A professional in New Zealand who built a career earning $120,000 a year is now making a third of that. Not because they made a mistake. Not because their industry collapsed. Because AI tools automated the work they were paid to do, and the market found no use for their skills at the price they had come to expect.
A Stuff investigation profiles workers on both ends of the disruption curve — those whose professional incomes have been slashed by AI displacement, and those just entering the workforce who are trying to figure out which skills will still be valued in five years. Together, the profiles capture an economic disruption that New Zealand's employment support systems were plainly not designed to handle.
The affected workers are not factory floor labourers — the people most employment disruption narratives have historically focused on. They are content creators, legal researchers, data analysts, and coders. People with tertiary qualifications and professional track records. People who did everything right by the conventional career playbook, only to find that the playbook had been rewritten overnight by systems that can now perform their core tasks in seconds for cents.

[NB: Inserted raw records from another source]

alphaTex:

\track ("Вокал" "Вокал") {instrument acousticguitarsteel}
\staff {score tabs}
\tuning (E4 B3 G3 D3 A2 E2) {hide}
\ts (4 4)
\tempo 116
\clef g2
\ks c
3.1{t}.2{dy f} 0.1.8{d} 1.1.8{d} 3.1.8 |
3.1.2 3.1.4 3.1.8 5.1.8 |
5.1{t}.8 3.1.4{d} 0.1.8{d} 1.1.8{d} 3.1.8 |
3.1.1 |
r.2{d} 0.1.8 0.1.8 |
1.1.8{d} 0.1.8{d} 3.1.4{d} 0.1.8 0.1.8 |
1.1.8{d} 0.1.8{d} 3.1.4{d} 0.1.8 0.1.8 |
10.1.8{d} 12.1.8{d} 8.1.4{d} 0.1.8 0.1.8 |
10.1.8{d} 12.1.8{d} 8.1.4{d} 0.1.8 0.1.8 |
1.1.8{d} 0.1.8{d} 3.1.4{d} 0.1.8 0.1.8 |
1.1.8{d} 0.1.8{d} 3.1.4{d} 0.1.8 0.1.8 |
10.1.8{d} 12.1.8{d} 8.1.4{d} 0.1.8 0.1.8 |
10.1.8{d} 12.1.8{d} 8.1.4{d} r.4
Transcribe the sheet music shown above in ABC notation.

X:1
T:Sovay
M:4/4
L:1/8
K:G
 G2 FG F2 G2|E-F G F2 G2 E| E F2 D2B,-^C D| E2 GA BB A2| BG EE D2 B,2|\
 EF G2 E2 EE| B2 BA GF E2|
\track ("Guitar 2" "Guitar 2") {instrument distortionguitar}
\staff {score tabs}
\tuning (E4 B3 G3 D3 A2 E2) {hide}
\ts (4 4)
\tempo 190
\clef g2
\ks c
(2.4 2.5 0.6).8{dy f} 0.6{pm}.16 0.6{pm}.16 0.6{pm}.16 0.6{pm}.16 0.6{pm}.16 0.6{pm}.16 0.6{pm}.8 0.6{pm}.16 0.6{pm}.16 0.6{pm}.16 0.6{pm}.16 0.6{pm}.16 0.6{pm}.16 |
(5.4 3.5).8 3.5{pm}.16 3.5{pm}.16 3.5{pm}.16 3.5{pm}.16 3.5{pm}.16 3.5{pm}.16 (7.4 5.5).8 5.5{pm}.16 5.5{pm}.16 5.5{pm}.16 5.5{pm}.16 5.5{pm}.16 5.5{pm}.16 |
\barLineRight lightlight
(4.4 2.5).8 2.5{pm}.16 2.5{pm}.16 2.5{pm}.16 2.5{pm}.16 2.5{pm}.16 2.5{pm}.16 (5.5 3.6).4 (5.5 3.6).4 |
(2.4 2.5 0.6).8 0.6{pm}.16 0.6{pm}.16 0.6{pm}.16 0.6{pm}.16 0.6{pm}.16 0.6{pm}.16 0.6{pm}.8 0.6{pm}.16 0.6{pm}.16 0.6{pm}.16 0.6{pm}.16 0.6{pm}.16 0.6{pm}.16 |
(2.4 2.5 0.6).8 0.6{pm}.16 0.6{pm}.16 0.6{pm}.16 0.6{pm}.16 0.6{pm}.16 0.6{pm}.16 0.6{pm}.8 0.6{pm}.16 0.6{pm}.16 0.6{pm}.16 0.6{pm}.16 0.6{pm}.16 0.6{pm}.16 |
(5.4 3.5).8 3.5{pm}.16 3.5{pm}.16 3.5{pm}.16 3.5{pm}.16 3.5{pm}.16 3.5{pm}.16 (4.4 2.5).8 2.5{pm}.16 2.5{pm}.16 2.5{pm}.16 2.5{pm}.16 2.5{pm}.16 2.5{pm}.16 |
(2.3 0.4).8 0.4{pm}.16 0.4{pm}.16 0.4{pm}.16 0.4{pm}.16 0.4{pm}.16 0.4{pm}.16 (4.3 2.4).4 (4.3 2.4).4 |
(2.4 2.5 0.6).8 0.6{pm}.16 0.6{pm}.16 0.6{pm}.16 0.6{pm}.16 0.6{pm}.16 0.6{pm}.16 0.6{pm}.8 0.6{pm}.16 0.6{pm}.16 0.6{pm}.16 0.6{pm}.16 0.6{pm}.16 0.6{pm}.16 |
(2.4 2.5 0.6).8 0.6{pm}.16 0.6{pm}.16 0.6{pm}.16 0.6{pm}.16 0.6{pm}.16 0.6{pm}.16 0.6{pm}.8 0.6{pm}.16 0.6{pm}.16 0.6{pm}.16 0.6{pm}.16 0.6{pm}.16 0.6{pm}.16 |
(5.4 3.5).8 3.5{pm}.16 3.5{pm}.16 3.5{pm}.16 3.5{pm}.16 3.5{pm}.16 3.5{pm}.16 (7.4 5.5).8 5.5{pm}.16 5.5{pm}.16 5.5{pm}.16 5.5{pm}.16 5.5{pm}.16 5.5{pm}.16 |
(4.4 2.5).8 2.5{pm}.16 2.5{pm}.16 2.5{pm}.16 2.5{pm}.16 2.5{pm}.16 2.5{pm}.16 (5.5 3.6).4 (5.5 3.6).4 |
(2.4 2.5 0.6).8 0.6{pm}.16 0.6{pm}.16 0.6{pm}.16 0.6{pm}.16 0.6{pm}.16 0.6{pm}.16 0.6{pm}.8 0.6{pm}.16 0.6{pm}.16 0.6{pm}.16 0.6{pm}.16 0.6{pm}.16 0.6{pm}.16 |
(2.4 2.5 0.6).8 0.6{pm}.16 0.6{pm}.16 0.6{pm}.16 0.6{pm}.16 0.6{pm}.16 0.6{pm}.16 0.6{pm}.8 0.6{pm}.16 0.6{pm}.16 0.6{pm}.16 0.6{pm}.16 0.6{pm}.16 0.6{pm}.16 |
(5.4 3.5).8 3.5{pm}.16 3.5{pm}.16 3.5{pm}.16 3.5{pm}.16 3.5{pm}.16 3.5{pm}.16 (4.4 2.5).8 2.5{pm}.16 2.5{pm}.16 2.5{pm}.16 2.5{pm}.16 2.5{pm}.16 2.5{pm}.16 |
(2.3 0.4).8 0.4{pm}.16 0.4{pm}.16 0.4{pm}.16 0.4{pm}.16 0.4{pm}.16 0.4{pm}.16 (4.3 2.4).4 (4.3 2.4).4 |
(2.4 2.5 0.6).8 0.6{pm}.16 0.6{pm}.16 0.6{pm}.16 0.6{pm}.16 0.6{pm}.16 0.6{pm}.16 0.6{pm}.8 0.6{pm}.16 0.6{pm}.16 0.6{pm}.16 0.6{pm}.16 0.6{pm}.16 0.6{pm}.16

The speed of disruption is what makes this different from previous technological displacement. When manufacturing automation hit New Zealand's industrial sector in the 1980s and 1990s, the adjustment was painful but its contours were legible over years. Workers and governments could see what was coming. Retraining programmes, however imperfect, had time to be designed and deployed. The current AI disruption is moving in months, not years, and the breadth of occupations affected is expanding continuously.
New Zealand's social safety net — structured around Work and Income, retraining subsidies, and industry-specific redundancy arrangements — was designed for a labour market that moved at a different pace. The Jobseeker Support payment averages around NZ$350 per week for a single adult. A professional who was earning $120,000 annually faces a cliff of extraordinary steepness. Retraining pathways take months to years. The trades, healthcare, and education sectors currently least exposed to AI require extended study and accreditation that is simply not accessible to someone with a mortgage and immediate income needs.
The Luxon government has not signalled any comprehensive policy response to AI-driven labour displacement. The prevailing philosophy — that labour markets self-correct, that growth creates new jobs, that individual retraining is the appropriate answer — is being stress-tested by a technological shift whose pace it did not anticipate.
For Australia, the same dynamics are arriving with a slight lag. The same occupational profiles are being disrupted. The same gap between the speed of displacement and the capacity of social support systems to adapt is opening. When a Wellington law firm cuts its junior research staff after rolling out AI review tools, the effects are not aggregate statistics. They are individual households recalculating everything they planned.
The workers in the Stuff investigation are not asking for protection from change. They are asking for acknowledgment that the change is happening, and that the systems meant to support them through it are not remotely adequate for the task.